§ Passage provided:
Big Drug Companies and Their MAGA Republican Allies Are Putting Profits Over Patients Detailed in New Report.
Washington, D.C. — Protect Our Care is releasing a new report detailing pharmaceutical companies’ sky-high revenues as they continue charging unaffordable prices to patients. The report found that in 2023, 16 of the largest drug companies raked in $684 billion, and they spent $106 billion rewarding shareholders. For too long, drug companies have been allowed to charge whatever they want, gouging patients to the point that more than 1 in 3 Americans report cutting pills or skipping doses because they can’t afford their medication.
“Drug companies’ greed is only getting worse,” said Protect Our Care Chair Leslie Dach. “Our nation’s seniors are depending on the savings from the Inflation Reduction Act so they don’t have to choose between filling their prescription and filling their refrigerator. In the richest country in the world, no one should be cutting pills or skipping doses. It is reprehensible that big drug companies and MAGA Republicans continue to put profits over people as they work to block negotiations in court and gut the program in Congress.”

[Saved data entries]
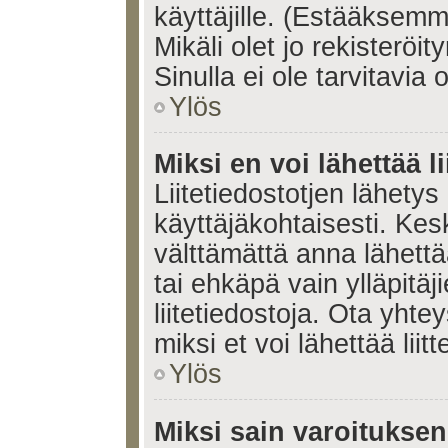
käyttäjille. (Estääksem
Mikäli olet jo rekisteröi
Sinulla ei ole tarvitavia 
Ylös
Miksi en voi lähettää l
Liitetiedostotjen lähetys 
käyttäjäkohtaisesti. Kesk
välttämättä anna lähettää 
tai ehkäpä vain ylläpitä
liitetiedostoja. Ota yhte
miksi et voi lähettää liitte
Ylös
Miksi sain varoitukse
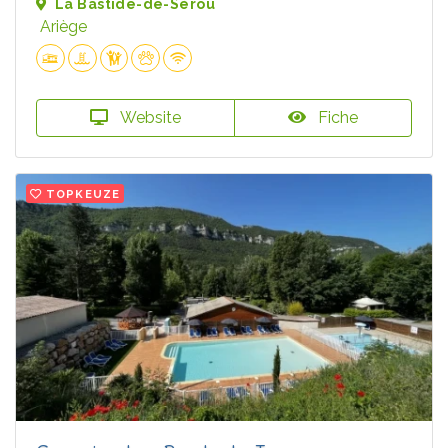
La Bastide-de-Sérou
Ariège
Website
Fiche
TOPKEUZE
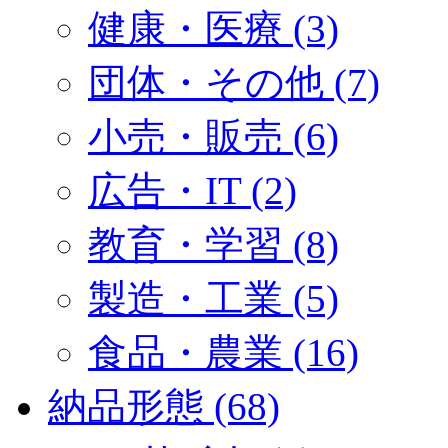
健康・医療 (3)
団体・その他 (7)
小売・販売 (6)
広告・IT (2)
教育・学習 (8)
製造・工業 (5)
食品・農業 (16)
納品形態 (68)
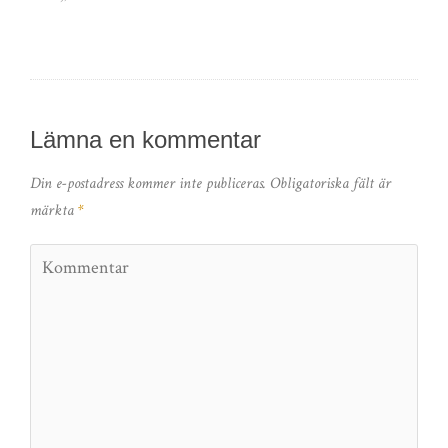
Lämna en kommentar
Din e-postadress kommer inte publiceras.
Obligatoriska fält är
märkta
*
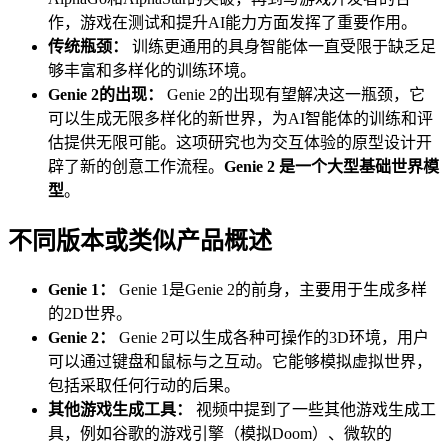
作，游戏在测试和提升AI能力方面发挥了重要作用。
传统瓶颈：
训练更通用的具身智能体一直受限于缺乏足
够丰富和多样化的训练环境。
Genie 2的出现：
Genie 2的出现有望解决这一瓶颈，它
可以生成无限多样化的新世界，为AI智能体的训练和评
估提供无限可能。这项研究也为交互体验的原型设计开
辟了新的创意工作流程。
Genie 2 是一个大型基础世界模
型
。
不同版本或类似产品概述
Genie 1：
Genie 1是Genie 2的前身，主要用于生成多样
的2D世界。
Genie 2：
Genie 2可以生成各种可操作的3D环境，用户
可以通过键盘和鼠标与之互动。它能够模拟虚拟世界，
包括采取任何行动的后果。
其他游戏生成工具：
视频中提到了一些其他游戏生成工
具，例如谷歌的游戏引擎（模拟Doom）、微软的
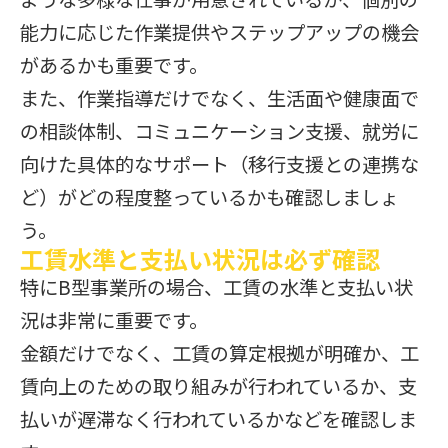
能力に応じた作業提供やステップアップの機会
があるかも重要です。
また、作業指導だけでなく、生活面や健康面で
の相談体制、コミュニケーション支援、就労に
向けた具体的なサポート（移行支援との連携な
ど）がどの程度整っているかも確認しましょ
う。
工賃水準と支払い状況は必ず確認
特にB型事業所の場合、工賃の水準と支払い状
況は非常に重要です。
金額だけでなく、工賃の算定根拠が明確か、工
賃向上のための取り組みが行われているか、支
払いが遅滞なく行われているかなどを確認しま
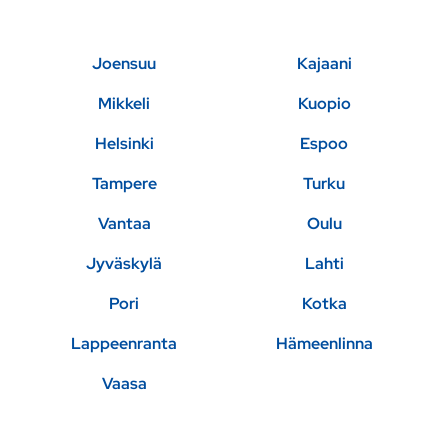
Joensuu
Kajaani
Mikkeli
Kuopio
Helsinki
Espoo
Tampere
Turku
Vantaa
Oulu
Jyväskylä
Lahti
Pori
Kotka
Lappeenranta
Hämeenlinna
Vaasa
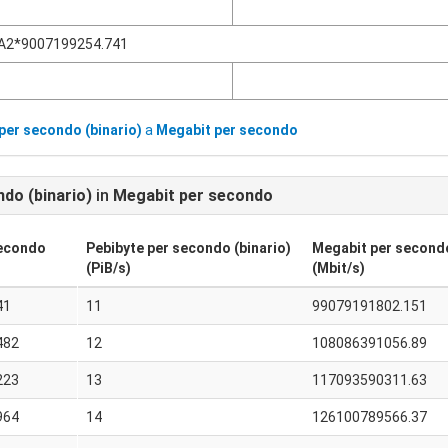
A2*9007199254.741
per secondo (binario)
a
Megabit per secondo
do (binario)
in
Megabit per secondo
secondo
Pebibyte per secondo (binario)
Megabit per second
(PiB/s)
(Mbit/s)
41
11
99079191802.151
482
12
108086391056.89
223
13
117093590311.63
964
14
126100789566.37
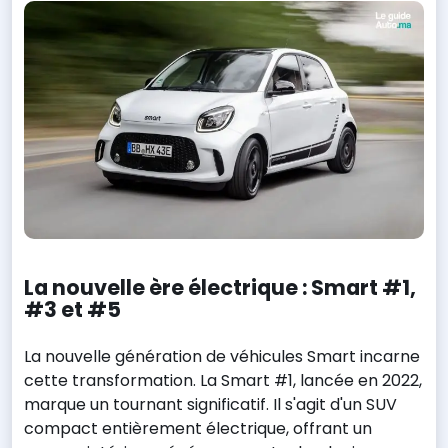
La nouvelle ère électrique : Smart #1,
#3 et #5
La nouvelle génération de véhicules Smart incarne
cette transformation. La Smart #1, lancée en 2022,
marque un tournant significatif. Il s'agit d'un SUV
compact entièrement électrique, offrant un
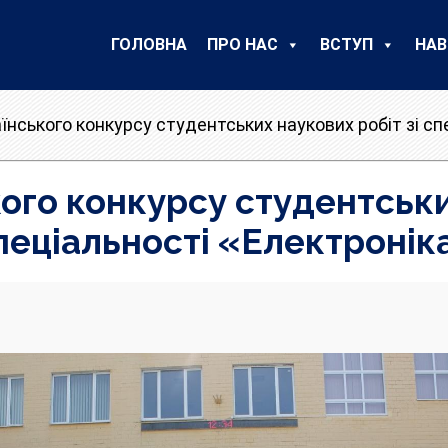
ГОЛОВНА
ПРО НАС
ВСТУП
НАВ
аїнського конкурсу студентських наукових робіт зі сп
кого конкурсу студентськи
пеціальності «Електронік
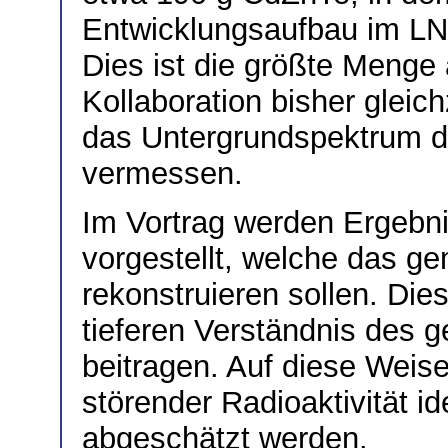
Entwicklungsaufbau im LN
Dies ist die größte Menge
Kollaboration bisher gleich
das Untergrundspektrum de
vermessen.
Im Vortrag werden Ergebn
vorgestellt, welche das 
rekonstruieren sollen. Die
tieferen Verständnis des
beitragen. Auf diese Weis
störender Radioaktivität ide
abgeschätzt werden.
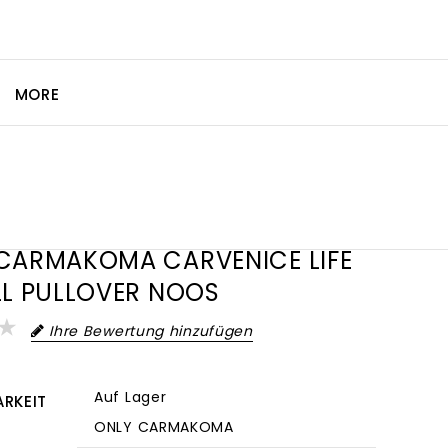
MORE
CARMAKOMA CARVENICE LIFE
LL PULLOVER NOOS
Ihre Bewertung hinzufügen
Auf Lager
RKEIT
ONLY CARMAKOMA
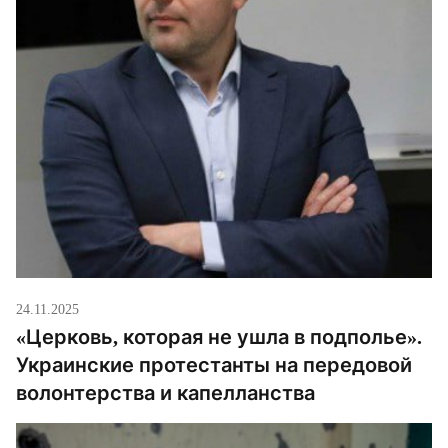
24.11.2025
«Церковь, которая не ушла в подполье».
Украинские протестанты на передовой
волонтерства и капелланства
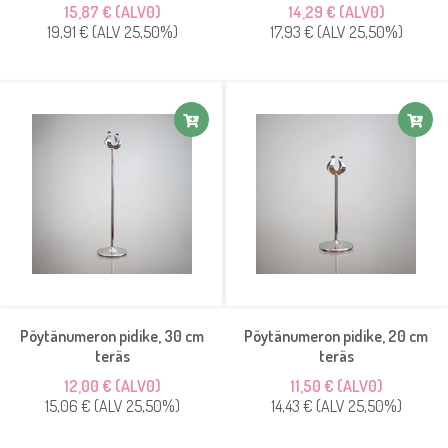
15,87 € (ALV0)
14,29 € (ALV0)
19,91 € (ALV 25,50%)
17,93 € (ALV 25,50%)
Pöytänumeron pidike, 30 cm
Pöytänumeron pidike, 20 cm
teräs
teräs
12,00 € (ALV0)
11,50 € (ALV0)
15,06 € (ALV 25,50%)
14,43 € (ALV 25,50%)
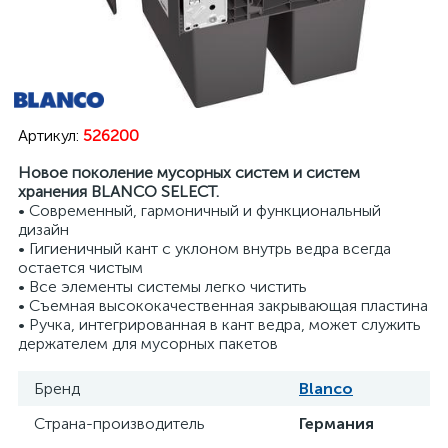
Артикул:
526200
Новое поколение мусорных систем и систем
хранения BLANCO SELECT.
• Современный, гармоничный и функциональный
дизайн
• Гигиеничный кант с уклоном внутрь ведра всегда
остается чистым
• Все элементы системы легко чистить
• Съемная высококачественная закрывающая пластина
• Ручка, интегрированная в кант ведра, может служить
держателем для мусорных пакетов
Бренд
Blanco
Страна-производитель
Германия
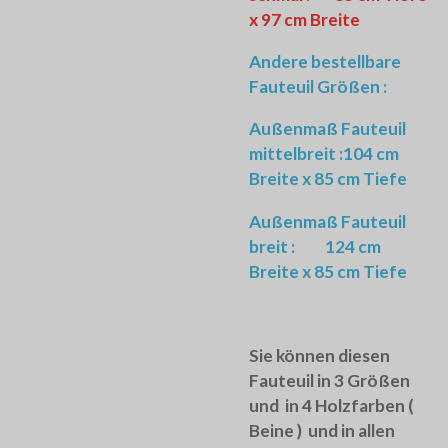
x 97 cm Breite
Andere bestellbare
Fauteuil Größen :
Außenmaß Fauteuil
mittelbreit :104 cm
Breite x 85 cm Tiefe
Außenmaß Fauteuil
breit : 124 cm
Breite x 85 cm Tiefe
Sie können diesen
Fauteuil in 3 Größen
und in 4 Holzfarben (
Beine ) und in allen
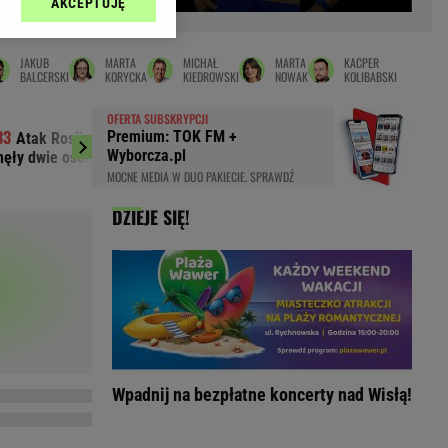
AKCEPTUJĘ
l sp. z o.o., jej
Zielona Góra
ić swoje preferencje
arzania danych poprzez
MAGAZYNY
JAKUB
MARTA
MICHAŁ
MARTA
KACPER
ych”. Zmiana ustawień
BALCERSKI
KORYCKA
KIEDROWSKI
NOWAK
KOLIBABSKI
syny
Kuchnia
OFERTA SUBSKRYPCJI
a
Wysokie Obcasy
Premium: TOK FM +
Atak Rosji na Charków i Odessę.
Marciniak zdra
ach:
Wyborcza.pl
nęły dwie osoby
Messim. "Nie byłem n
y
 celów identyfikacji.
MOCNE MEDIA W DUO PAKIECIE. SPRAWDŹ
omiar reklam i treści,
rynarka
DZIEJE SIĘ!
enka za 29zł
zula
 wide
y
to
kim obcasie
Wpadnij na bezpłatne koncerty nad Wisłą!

§ Required tasks:
(a) Reproduce the drug company profits report word for word, everything from "Washington, D.C. —" down to "afford their medication.".
(b) Proceed with the press release on the drug company profits report, picking up after its final sentence.

§ Results by task:
(a)
Washington, D.C. — Protect Our Care is releasing a new report detailing pharmaceutical companies’ sky-high revenues as they continue charging unaffordable prices to patients. The report found that in 2023, 16 of the largest drug companies raked in $684 billion, and they spent $106 billion rewarding shareholders. For too long, drug companies have been allowed to charge whatever they want, gouging patients to the point that more than 1 in 3 Americans report cutting pills or skipping doses because they can’t afford their medication.

(b)
Many of the drugmakers highlighted in the report are the same companies in court now to stop Medicare’s ability to negotiate lower drug prices under the Inflation Reduction Act. Drug companies have also been working behind the scenes with Republican lawmakers to repeal all of the Inflation Reduction Act’s provisions to make prescription drugs more affordable for millions of seniors. Big drug companies claim that the new law to make drugs more affordable will harm patients, but in reality, they’re telling investors the opposite and spending billions on rewarding their investors through stock buybacks and dividends, paying their executives millions, and spending millions lobbying to keep their prices high.
Key Points:
- We followed the 2023 earnings reports of 16 drug companies.
- These 16 companies reported $684.1 billion in total global revenue and have announced dividend payments and stock buybacks totaling $105.9 billion.
- The seven publicly held companies currently suing to ban Medicare from negotiating lower drug prices reported $343 billion in revenue. Those same companies reported shareholder compensation in the form of stock buybacks and dividends totaling $53 billion.